═══ Records to use

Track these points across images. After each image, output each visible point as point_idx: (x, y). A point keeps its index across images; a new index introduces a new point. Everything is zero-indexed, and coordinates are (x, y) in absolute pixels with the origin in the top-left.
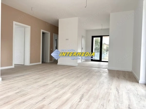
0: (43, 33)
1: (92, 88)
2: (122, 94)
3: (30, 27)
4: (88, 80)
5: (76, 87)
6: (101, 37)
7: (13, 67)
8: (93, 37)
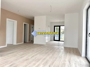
0: (25, 24)
1: (55, 61)
2: (72, 65)
3: (17, 21)
4: (53, 55)
5: (45, 60)
6: (60, 26)
7: (6, 46)
8: (55, 26)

══════

=== Exercise description ===
Each entry is to be given again exactly as it stands, with its pictures removed.

=== Your solution ===
Track these points across images. After each image, output each visible point as point_idx: (x, y). A point keeps its index across images; a new index introduces a new point. Everything is zero-indexed, and coordinates are (x, y) in absolute pixels with the origin in the top-left.
0: (43, 33)
1: (92, 88)
2: (122, 94)
3: (30, 27)
4: (88, 80)
5: (76, 87)
6: (101, 37)
7: (13, 67)
8: (93, 37)
0: (25, 24)
1: (55, 61)
2: (72, 65)
3: (17, 21)
4: (53, 55)
5: (45, 60)
6: (60, 26)
7: (6, 46)
8: (55, 26)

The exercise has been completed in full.